K watched the upstairs window. The curtains had burned away; the flames would have moved on now to the walls. In the weak lamplight he could see smoke building along the ceiling, working its way down. Time to leave.

As he drove along the unpaved street he saw something that made him touch his brakes and curse out loud. He wanted to stop, but he kept going. What he saw was David Malone's pickup truck.

•   •   •

W
hen I found Poe Washburn's house, it was on fire.

I didn't realize it at first. I was looking for the address, and the numbers were hard to see in the night. I parked the truck on the street in front of one of Washburn's neighbors, went up onto the neighbor's porch, and turned around when I realized my mistake.

But there it was, one house over. When I approached the steps I heard a burst of glass. The heat of the fire had shattered an upstairs window. Shards of glass slid down the roof of the porch and rained down into a flower bed beside me.

I looked up at the broken window and saw smoke. Called 911 on my cell phone. The woman who answered was all business. Nature of the emergency. Name and address. Is there anyone in the house? I told her I didn't know.

“Firefighters are on their way,” she said. “Don't go back in the house.”

“I was never in there to start with,” I told her.

“Don't go in.”

I closed the phone. In the gravel driveway alongside the porch was a rusted pickup, just the sort of thing Washburn might drive. He could be in the house.

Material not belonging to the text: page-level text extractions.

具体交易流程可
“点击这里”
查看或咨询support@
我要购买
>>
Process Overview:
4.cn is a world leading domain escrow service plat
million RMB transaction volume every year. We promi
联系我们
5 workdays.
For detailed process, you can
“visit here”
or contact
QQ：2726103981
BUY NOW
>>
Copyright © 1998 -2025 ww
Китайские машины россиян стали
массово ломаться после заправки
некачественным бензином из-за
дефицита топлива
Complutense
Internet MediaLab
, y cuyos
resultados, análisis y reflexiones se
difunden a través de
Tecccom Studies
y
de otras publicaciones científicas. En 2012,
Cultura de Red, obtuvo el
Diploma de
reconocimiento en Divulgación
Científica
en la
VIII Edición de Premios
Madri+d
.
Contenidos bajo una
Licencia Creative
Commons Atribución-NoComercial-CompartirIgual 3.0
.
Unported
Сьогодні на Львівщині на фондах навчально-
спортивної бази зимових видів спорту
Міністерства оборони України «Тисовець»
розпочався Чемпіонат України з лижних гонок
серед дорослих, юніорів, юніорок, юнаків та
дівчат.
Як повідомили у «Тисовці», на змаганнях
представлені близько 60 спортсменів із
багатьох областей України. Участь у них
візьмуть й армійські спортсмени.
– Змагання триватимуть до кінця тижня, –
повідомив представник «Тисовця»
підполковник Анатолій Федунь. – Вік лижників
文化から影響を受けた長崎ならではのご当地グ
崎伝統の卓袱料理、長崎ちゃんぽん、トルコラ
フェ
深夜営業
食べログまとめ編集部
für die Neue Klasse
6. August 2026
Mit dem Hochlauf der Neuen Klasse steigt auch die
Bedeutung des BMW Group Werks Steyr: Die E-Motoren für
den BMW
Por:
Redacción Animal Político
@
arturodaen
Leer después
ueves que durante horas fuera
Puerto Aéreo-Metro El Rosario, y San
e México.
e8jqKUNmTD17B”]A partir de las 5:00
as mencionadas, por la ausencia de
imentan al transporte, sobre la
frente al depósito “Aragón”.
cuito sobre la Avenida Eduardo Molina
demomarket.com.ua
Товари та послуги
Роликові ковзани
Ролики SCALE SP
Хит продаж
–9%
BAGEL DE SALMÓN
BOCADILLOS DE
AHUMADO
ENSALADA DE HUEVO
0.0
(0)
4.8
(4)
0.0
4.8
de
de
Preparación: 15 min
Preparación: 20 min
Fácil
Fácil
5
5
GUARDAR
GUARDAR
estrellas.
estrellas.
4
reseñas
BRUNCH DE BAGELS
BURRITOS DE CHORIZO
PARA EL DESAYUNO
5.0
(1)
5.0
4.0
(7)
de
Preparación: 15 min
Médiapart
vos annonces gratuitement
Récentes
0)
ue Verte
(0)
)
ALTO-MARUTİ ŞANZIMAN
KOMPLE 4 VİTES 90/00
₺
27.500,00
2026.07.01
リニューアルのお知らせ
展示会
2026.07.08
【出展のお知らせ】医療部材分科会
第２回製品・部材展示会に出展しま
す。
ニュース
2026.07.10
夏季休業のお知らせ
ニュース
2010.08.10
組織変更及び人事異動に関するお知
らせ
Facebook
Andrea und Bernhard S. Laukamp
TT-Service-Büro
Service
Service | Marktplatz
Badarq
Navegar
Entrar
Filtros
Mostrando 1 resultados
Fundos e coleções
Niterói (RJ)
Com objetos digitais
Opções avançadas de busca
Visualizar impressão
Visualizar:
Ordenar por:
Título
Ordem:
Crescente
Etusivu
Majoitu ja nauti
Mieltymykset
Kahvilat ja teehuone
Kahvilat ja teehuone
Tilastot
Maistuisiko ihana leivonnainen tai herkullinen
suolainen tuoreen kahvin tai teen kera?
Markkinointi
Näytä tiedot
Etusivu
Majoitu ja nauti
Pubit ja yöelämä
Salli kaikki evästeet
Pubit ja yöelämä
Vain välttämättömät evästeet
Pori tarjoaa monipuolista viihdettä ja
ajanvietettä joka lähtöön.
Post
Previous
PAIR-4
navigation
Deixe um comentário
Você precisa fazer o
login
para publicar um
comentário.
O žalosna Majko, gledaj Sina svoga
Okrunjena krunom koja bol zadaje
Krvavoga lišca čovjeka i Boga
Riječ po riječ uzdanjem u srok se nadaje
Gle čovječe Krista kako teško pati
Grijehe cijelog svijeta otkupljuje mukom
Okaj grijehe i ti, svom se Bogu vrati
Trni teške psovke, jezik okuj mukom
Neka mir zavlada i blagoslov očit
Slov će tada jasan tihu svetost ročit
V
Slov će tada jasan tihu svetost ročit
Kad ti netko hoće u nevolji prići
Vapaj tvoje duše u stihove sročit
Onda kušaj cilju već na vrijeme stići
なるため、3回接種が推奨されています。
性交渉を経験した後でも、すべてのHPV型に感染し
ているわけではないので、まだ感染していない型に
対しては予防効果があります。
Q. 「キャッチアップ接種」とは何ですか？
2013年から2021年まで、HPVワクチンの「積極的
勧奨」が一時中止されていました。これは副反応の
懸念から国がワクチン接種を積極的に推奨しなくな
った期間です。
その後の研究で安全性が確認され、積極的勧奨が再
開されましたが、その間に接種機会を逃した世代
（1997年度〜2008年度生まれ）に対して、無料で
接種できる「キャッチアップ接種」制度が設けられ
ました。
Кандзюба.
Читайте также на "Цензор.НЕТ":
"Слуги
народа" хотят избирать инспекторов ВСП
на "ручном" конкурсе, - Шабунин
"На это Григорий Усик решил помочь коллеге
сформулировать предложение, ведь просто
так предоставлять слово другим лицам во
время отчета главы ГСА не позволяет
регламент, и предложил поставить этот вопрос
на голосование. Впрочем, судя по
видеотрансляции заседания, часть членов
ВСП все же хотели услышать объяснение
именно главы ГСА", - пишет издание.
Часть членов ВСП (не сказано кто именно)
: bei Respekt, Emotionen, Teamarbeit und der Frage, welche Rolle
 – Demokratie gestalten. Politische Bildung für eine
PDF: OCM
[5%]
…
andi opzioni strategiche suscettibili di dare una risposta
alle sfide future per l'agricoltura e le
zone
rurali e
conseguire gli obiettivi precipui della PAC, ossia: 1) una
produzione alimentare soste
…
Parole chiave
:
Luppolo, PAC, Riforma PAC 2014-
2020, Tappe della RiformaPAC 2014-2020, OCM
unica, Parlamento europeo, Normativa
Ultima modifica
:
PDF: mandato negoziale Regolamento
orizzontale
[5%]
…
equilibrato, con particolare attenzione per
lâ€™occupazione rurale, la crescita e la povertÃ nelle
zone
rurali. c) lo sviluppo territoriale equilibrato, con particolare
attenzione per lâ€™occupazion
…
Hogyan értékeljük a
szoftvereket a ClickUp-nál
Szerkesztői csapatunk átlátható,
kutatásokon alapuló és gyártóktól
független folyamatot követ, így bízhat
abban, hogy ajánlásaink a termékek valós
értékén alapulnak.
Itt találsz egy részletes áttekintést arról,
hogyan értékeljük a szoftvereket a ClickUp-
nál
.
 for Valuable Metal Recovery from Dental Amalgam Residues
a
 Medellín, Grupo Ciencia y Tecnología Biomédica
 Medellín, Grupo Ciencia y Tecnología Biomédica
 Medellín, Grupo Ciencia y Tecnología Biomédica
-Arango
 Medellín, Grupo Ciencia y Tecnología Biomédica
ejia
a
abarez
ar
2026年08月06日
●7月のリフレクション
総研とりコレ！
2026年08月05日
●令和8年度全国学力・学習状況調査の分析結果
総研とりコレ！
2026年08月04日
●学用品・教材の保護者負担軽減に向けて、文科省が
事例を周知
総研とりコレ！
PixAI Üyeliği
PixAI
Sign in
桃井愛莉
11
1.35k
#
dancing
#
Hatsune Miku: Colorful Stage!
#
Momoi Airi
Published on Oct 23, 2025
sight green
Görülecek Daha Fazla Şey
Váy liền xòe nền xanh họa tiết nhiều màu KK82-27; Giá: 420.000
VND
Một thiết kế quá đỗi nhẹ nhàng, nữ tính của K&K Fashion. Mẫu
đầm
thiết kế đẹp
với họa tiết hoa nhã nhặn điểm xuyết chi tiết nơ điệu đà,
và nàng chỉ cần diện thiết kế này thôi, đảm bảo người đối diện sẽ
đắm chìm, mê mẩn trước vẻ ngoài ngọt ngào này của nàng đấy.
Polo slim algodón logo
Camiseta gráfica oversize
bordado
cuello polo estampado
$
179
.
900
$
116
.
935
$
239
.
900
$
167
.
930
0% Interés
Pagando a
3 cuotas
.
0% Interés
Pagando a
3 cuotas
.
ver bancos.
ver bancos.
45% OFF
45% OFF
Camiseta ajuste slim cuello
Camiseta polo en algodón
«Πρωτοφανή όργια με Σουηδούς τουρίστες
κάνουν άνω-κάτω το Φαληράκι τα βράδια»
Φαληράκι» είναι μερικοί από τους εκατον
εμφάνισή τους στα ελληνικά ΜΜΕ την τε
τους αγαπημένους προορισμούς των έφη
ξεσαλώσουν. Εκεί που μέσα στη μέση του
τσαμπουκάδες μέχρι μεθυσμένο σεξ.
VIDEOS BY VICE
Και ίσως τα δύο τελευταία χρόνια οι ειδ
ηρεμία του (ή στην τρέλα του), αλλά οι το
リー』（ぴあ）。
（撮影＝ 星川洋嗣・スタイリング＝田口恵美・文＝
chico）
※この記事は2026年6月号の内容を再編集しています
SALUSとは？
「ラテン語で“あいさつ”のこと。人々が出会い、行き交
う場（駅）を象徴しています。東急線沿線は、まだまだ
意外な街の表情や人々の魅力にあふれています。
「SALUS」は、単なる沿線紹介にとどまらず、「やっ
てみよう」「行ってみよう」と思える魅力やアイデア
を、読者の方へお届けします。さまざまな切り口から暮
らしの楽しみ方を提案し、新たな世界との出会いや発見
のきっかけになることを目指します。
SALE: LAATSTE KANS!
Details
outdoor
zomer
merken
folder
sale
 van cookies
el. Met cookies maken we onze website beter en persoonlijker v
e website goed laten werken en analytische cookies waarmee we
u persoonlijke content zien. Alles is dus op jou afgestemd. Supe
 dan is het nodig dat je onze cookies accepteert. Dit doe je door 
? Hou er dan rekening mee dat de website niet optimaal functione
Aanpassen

It would be stupid to go in.

I went up the cinder-block steps and tried the door. Locked. I threw my shoulder into it halfheartedly, which did about as much good as you'd expect. Then I went back to the steps and hefted one of the cinder blocks.

One blow from the block and the door crashed open. The front room was empty of life and eerily calm. I could smell smoke but I couldn't see any, not here. I dropped the block on the porch and went in.

I found the stairs and stood at the bottom looking up at a mass of gray smoke. It was gathering there, getting ready to come down.